● **What the task asks**
Search the material below for "linecap" and copy every line where it occurs.

(Records for this exercise begins)

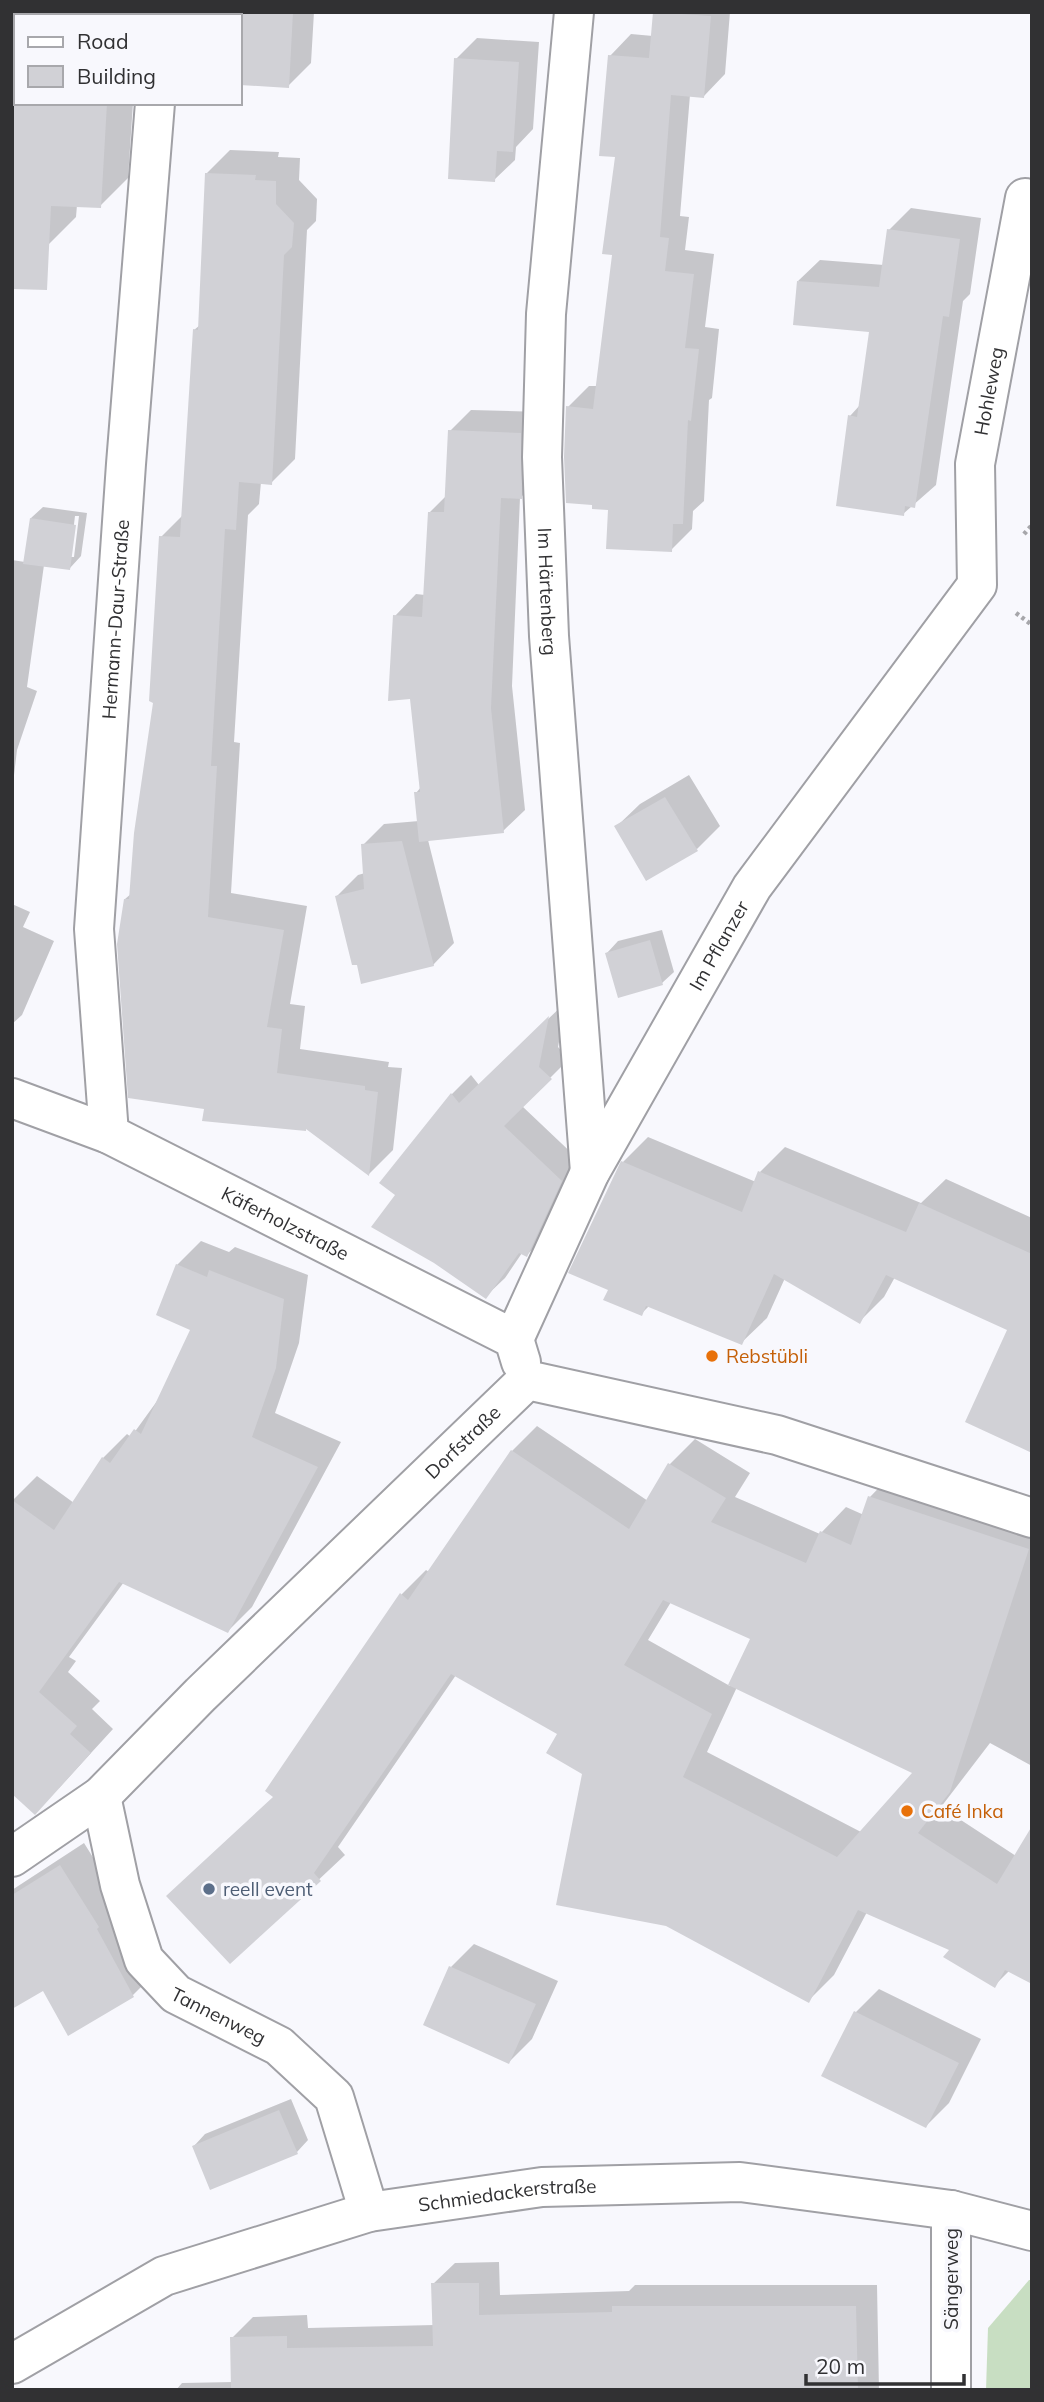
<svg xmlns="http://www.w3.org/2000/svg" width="1044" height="2402" viewBox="0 0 1044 2402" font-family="Mulish,sans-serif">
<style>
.green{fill:#c8dec2}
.shadow{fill:#0003;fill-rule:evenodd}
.building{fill:#d1d1d6;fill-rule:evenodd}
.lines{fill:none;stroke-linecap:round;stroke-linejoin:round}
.minor-casing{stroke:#a0a0a5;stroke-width:42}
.tertiary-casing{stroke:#a0a0a5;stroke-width:42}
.path{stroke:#a6a6aa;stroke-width:4.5;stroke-dasharray:3.5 3.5;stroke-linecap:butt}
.minor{stroke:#fff;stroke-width:38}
.tertiary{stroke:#fff;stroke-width:38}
.food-dot{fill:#e8710a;stroke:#f8f8fd;stroke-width:2.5}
.service-dot{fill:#5c6f8a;stroke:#f8f8fd;stroke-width:2.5}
.labels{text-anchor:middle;stroke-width:7;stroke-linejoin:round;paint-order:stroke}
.street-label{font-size:19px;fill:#313133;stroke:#f8f8fd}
.food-label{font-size:19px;fill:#c56008;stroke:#f8f8fd;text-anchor:start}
.service-label{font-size:19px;fill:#4e5e75;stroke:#f8f8fd;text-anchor:start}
</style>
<rect width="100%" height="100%" fill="#f8f8fd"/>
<!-- green -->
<path class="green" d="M1029 2280H1032V2390H986L988 2328Z"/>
<!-- shadow -->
<path class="shadow" d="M70 12 84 13 138 12V16H67Z
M220 12H314L311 63 288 86 240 83V16H220Z
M655 12H730L725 74 704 96 690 95 680 216 689 217 685 250 714 254 705 327 719 329 712 398 709 400 704 501 693 511 692 529 671 550 568 407 589 386H598L614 254 617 156 610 56 631 34 653 36Z
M16 30V103H133L128 178 100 206 77 205 76 217 48 245 12 243V31Z
M477 38 539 42 533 129 516 147 515 160 494 180 456 59Z
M230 150 279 152 278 157 300 158 299 180 317 199 316 221 307 230 295 459 271 483 261 482 259 504 248 515 234 742 240 743 231 893 307 906 290 1004 305 1006 300 1049 389 1062 388 1067 402 1068 393 1150 369 1174 307 1128 206 1107 125 899 132 893 155 701 161 537 183 515 194 330 200 325 206 174Z
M911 208 981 218 970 294 963 301 936 485 903 514 850 416 860 405 871 330 798 281 820 260 884 265 889 230Z
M471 410 542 412 543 476 520 498 512 686 525 810 503 831 428 840 454 943 433 965 337 896 358 875 365 873 363 845 384 824 419 821 416 793 421 787 412 697 395 616 416 594 425 595 430 512 446 496 450 431Z
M43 507 87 513 81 556 70 568 44 565 27 687 37 691 17 750 12 792V560L25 562 31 518ZM75 516H79L74 557H70Z
M689 775 720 826 697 849 616 827 640 804Z
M12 904 30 912 23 927 54 941 22 1015 12 1024Z
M662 930 674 972 662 983 607 953 618 941Z
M567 1001 558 1047 569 1059 522 1106 580 1161 546 1235 527 1255 522 1253 505 1278 485 1297 397 1194 382 1183 452 1094 471 1075 479 1085Z
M648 1137 756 1182 760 1172 785 1147 921 1203 946 1179 1032 1218V1451L1009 1329 895 1277 884 1297 859 1322 785 1278 767 1318 741 1343 650 1305 641 1314 610 1289 623 1162Z
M201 1241 229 1252 235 1247 308 1275 299 1343 275 1413 341 1442 252 1607 228 1631 124 1582 69 1657 76 1661 68 1672 100 1701 92 1709 113 1729 59 1788 12 1791V1501L37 1476 74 1503 103 1458 127 1434 131 1437 160 1397 192 1329 177 1265Z
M537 1426 648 1501 670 1464 695 1439 750 1473 735 1497 820 1534 846 1507 864 1515 870 1497 894 1472 1032 1517V1766L990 1743 941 1807 1016 1856 1009 1971 994 1986 951 1949 867 1912 834 1975 809 2000 584 1773 559 1734 456 1675 338 1847 345 1855 231 1962 275 1796 267 1790 402 1594 426 1570 429 1572 512 1451ZM671 1602 752 1638 730 1686 648 1640ZM737 1687 915 1773 861 1832 707 1752Z
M84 1843 121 1902 156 1972 133 1995 43 1988 12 2007V1890Z
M474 1944 558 1981 532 2039 509 2062 451 1967Z
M879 1989 981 2039 949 2103 926 2126 824 2075 856 2012Z
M291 2099 308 2140 297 2152 194 2146 205 2134Z
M499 2262 500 2295 629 2291 635 2285H877L879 2390H176L182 2383 233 2382 232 2338 253 2317 307 2315 308 2328 434 2325 433 2284 455 2263Z"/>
<!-- building -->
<path class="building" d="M240 12H293L289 88 240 85Z
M653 12 711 16 704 98 671 95 660 237 669 238 665 271 694 274 685 348 699 349 691 421 688 420 683 524H673L672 552 606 549 608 510 592 509V505L566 503 564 457 566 406 593 409 612 255 602 254 615 157 599 156 608 55 649 58Z
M454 58 519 62 513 152 497 151 495 182 448 179Z
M12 103H107L101 208 51 206 47 290 12 289Z
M205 173 256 175 255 180 276 181V204L294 223 292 247 284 255 272 485 239 482 236 530 225 529 211 766H217L208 917 284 930 267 1027 282 1029 277 1073 365 1086V1090L378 1092 369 1176 306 1129V1131L202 1121 204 1109 128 1098 117 944 124 899H129L134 833 153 703 149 701 159 536 180 537 193 329 198 330Z
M887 229 960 239 949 317 943 316 915 508 905 506 904 516 836 506 848 415 857 417 869 332 793 325 797 281 879 287Z
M448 430 521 433 522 499 501 498 491 708 504 833 419 842 414 792H420L410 699 388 701 393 615 422 617 428 512H444Z
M30 518 76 525 70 570 23 564Z
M665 797 698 851 646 881 614 826Z
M402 841 434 966 361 984 357 965H352L335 896 364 889 361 844Z
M650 940 663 985 618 998 605 953Z
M549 1016 539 1067 552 1079 504 1126 562 1181 527 1257 519 1253 486 1299 434 1263 371 1227 395 1195 379 1183 451 1093 459 1103Z
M621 1161 742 1212 758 1171 906 1232 919 1203 1032 1254V1453L965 1422 1007 1330 886 1275 860 1324 774 1274 742 1345 646 1306 642 1316 603 1300 608 1290 568 1273Z
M176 1264 207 1277 209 1270 284 1299 276 1368 252 1437 318 1467 228 1633 119 1582 39 1692 77 1726 70 1734 91 1753 35 1815 12 1794V1500L54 1530 102 1457 110 1463 134 1429 141 1434 190 1330 156 1315Z
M511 1450 629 1529 668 1463 726 1498 711 1522 806 1563 820 1531 851 1545 868 1496 1029 1549 950 1792 918 1833 997 1884 1032 1826V1984L1005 1970 995 1988 943 1957 949 1950 858 1910 809 2003 666 1926 556 1905 582 1774 546 1753 557 1734 451 1674 314 1873 321 1881 230 1964 166 1896 273 1797 265 1791 322 1707 400 1593 408 1600ZM663 1600 750 1639 728 1685 912 1773 837 1857 683 1777 712 1714 624 1665Z
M60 1865 99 1927 97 1929 134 1997 68 2036 43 1991 12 2009V1895Z
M449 1966 536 2004 509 2064 423 2025Z
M854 2011 959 2063 926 2128 821 2076Z
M279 2110 298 2154 210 2190 192 2146Z
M431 2283H479V2315L612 2312V2306H856L858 2390H231L230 2337 287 2336V2348L433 2346Z"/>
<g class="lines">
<!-- minor casing -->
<g class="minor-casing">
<g id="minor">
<path id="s1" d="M574 12 546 314 542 457 549 636 590 1172"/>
<path d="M162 16V12"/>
<path id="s2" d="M12 1098 109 1134 514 1339 521 1362"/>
<path id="s3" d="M109 1134 94 929 126 464 155 103"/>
<path id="s4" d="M514 1339 590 1172 752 887 977 585 975 464 1025 198"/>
<path id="s5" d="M101 1796 120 1885 144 1960 176 1994 279 2046 334 2097 369 2212"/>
<path d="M951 2210V2390"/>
<path id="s6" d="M12 2364 164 2276 369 2212 542 2187 740 2182 951 2210 1032 2231"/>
</g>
</g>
<!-- tertiary casing -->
<g class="tertiary-casing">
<g id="tertiary">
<path id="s7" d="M12 1857 101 1796 201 1694 527 1380 777 1435 1032 1518"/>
</g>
</g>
<!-- path -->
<path class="path" d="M1024 534 1032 525
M1016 613 1032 625"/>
<!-- minor -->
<use href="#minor" class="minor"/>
<!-- tertiary -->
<use href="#tertiary" class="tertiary"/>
</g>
<!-- markers -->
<g class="food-dot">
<circle cx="712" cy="1356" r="7"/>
<circle cx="907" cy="1811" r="7"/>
</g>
<circle class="service-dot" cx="209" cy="1889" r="7"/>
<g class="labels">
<!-- street labels -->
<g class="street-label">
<text dy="7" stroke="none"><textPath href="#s4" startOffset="1083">Hohleweg</textPath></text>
<text dy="7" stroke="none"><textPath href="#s1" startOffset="581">Im Härtenberg</textPath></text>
<text dy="7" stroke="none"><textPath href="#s3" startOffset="516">Hermann-Daur-Straße</textPath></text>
<text dy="7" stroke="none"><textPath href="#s4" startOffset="444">Im Pflanzer</textPath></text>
<text dy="7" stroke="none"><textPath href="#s2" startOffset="301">Käferholzstraße</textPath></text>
<text dy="7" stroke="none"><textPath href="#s7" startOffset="614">Dorfstraße</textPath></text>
<text dy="7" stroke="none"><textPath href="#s5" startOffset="264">Tannenweg</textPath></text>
<text dy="7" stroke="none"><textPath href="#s6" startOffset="530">Schmiedackerstraße</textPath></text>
<text transform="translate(951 2279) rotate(-90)" y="7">Sängerweg</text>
</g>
<!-- food labels -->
<g class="food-label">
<text x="726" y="1363">Rebstübli</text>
<text x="921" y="1818">Café Inka</text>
</g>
<!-- service labels -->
<g class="service-label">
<text x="223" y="1896">reell event</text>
</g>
</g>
<!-- border -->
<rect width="1044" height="2402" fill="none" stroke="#313133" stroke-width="28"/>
<!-- legend -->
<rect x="14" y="14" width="228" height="91" fill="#f8f8fd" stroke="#a8a8ac" stroke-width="2"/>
<rect x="28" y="37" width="35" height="10" fill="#ffffff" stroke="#a8a8ac" stroke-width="2"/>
<text x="77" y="49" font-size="21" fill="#313133">Road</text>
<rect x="28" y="66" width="35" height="21" fill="#d1d1d6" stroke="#a8a8ac" stroke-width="2"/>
<text x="77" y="84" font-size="21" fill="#313133">Building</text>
<!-- scale -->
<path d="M806 2374v10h158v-10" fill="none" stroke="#313133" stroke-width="3.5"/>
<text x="816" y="2374" font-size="21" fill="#313133" stroke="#f8f8fd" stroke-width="5" paint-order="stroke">20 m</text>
</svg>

(Records for this exercise ends)

● **Answer to the exercise**
.lines{fill:none;stroke-linecap:round;stroke-linejoin:round}
.path{stroke:#a6a6aa;stroke-width:4.5;stroke-dasharray:3.5 3.5;stroke-linecap:butt}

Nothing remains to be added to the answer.